В центре своей капитальной работы Чернышевский поставил широкое и всестороннее освещение литературно-общественных взглядов Белинского. Он справедливо считал, что деятельность великого критика «занимает в истории нашей литературы столь же важное место, как произведения самого Гоголя». Весь сложный, внешне противоречивый, но внутренне цельный путь Белинского впервые предстал здесь перед русскими читателями в исторической перспективе, начиная от первых его статей в «Телескопе» и кончая последними обзорами русской литературы 1846–1847 годов, где Белинский выступал уже как прямой предшественник революционных демократов нового поколения.
Главы, посвященные Белинскому, написаны Чернышевским с исключительным подъемом. Благородный образ борца и патриота встает перед нами с этих страниц. Раскрывая читателям тайну влияния Белинского на умы современников, Чернышевский подчеркивал, что любовь к благу родины была единственной страстью, владевшей великим критиком, что эта идея одухотворяла всю его деятельность. Эволюция философских и социально-политических взглядов Белинского, завершившаяся решительным поворотом к материализму и революционному мировоззрению, показана Чернышевским с присущей ему силой диалектического анализа. Минуя цензурные рогатки, автор «Очерков гоголевского периода» в последних главах подвел читателей к выводу, что только живое, кровное сочувствие делу народа, делу революция помогло Белинскому так проницательно и глубоко оценить значение творчества Гоголя и писателей, реалистической школы.

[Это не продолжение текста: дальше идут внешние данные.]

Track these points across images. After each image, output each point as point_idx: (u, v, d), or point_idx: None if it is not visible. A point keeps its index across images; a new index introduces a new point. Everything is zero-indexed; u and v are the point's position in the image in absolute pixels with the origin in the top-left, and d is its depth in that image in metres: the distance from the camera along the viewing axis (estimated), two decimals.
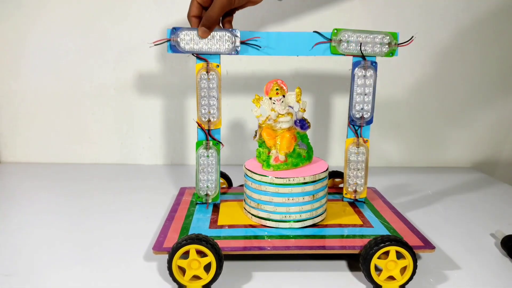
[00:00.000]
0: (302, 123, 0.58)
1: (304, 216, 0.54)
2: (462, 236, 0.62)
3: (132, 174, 0.90)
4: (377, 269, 0.48)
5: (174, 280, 0.46)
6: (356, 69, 0.59)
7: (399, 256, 0.47)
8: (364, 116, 0.61)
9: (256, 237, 0.52)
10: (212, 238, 0.47)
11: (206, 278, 0.46)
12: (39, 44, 0.90)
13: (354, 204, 0.64)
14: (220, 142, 0.61)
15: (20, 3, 0.88)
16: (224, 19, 0.60)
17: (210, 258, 0.45)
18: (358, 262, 0.48)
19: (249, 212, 0.57)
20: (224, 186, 0.72)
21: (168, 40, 0.56)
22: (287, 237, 0.52)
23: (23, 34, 0.90)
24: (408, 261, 0.47)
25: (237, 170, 0.73)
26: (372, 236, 0.51)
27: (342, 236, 0.52)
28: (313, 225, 0.55)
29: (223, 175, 0.72)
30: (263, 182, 0.54)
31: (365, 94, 0.60)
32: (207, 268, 0.46)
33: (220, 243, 0.49)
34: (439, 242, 0.59)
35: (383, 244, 0.46)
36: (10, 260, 0.52)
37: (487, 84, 0.97)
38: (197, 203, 0.63)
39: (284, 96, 0.56)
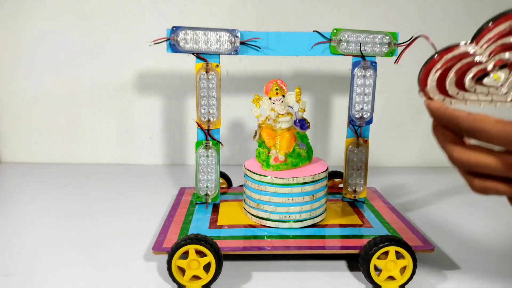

Огромной заслугой Чернышевского было то, что в «Очерках» он ясно указал перспективы дальнейшего развития современными писателями тех идей, которые Гоголь «обнимал только с одной стороны, не сознавая вполне их сцепления, их причин и следствий». В сатире Некрасова и Салтыкова-Щедрина Чернышевский прозорливо увидел залог более полного проникновения в сущность изображаемых явлений, ибо у этих писателей последовательный реализм сочетался с передовой революционной мыслью.
Вся дальнейшая литературно-критическая деятельность Чернышевского проходила под знаком развития и углубления тех положений, которые были разработаны им с наибольшей полнотой в «Эстетических отношениях искусства к действительности» и в «Очерках». Он сам указывал, что его последующие статьи о произведениях современных писателей «будут иметь непосредственное отношение к общей системе «Очерков».
Эта общая система «Очерков», в которых Чернышевский настойчиво указывал, что патриотический долг каждого подлинного писателя – служение своим творчеством нуждам народа, нашла отражение и в последующих его статьях о ранних повестях Льва Толстого, о «Губернских очерках» Салтыкова-Щедрина, о повести Тургенева «Ася» и о рассказах из народного быта Н. Успенского.
Блестящее умение критика поднимать и разрешать на материале художественной литературы современные политические проблемы, боевой революционный дух, присущий его статьям, неустанное отстаивание им принципов реализма и народности в искусстве, требование высокой идейности, лежащее в основе материалистической эстетики Чернышевского, – все это имело громадное значение для дальнейшего развития русской литературы.
Идеи, заложенные в «Очерках» и в других литературно-критических статьях Чернышевского, воспитали целые поколения читателей, подготовили почву для восприятия марксизма-ленинизма, оказали огромное влияние на движение русской культуры и науки.
Еще полвека тому назад В.И. Ленин и И.В. Сталин использовали «Очерки гоголевского периода» в своих трудах. В 1900 году Ленин, разоблачая и высмеивая «критические приемы» одного из «легальных марксистов» – П. Скворцова, напомнил читателям о том, как Чернышевский в «Очерках» осмеял критические выходки Сенковского против Гоголя. «Ведь это совершенно такая же «критика», – говорит Ленин, – как та, над которой смеялся некогда Чернышевский; возьмет человек в руку «Похождения Чичикова» и начинает «критиковать»: «Чи-чи-ков, чхи-чхи… Ах как смешно!..»[24]
И.В. Сталин в статье «Как понимает социал-демократия национальный вопрос?» (1904 г.), критикуя федералистов – социал-демократов, писал: «Я вспоминаю русских метафизиков 50-х годов прошлого столетия, которые назойливо спрашивали тогдашних диалектиков, полезен или вреден дождь для урожая, и требовали от них «решительного» ответа. Диалектикам нетрудно было доказать, что такая постановка вопроса совершенно не научна, что в разное время различно следует отвечать на такие вопросы, что во время засухи дождь – полезен, а в дождливое время – бесполезен и даже вреден, что, следовательно, требовать «решительного» ответа на такой вопрос является явной глупостью».[25]